**Document passage**
Dockerfile app.py chart/ draft.toml requirements.txt

The chart/ and Dockerfile assets created by Draft default to a basic Python configuration. This Dockerfile harnesses the python:onbuild image, which will install the dependencies in requirements.txt and copy the current directory into /usr/src/app. And to align with the service values in chart/values.yaml, this Dockerfile exposes port 80 from the container.

The draft.toml file contains basic configuration about the application like the name, which namespace it will be deployed to, and whether to deploy the app automatically when local files change.

$ cat draft.toml
[environments]
[environments.development]
   name = "tufted-lamb"
   namespace = "default"
   watch = true
   watch_delay = 2

Draft Up

Now we're ready to deploy app.py to a Kubernetes cluster.

**To do**
Echo the whole Draft deployment passage word for word. The rows come from a separate source.

[Scene question rows]

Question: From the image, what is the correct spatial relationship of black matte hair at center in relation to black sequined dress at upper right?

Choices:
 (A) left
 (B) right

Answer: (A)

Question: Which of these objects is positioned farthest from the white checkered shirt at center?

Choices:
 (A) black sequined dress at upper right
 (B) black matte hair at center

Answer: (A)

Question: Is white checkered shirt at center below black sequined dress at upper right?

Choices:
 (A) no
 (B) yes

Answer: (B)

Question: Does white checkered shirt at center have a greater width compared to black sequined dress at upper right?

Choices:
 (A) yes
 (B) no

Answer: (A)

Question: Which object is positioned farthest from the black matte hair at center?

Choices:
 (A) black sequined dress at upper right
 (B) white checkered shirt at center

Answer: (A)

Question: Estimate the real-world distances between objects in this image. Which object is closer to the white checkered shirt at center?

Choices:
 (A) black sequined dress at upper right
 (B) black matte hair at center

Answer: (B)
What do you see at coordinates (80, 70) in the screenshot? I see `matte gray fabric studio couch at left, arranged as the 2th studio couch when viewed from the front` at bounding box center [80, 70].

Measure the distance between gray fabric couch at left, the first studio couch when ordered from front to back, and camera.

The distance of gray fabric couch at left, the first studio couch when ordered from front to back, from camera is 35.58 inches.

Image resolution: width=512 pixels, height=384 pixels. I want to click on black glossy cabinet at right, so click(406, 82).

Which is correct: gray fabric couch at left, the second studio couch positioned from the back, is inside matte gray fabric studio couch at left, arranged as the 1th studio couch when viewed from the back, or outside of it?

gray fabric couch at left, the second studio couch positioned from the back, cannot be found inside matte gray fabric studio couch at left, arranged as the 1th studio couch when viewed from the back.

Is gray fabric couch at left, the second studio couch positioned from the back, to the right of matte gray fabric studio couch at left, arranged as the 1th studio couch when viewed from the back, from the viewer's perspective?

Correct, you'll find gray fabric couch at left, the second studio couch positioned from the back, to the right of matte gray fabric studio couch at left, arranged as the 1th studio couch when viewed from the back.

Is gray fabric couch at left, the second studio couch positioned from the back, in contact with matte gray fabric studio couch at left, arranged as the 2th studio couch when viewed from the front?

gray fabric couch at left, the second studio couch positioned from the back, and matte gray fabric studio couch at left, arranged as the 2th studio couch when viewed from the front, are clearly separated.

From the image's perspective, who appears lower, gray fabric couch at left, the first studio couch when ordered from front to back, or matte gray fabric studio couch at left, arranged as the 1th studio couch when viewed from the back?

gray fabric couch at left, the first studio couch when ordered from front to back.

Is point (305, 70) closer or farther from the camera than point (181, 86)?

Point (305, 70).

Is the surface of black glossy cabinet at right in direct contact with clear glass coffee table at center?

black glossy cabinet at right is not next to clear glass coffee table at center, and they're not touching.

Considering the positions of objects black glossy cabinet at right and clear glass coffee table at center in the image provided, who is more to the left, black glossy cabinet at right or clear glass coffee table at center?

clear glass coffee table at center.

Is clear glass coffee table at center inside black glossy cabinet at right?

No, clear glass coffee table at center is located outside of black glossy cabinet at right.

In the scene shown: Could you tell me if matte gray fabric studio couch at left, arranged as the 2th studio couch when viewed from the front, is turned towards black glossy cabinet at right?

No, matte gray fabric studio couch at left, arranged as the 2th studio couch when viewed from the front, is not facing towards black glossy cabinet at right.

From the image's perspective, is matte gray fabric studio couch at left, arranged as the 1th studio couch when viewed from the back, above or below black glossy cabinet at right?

**Expected answer**
Dockerfile app.py chart/ draft.toml requirements.txt

The chart/ and Dockerfile assets created by Draft default to a basic Python configuration. This Dockerfile harnesses the python:onbuild image, which will install the dependencies in requirements.txt and copy the current directory into /usr/src/app. And to align with the service values in chart/values.yaml, this Dockerfile exposes port 80 from the container.

The draft.toml file contains basic configuration about the application like the name, which namespace it will be deployed to, and whether to deploy the app automatically when local files change.

$ cat draft.toml
[environments]
[environments.development]
   name = "tufted-lamb"
   namespace = "default"
   watch = true
   watch_delay = 2

Draft Up

Now we're ready to deploy app.py to a Kubernetes cluster.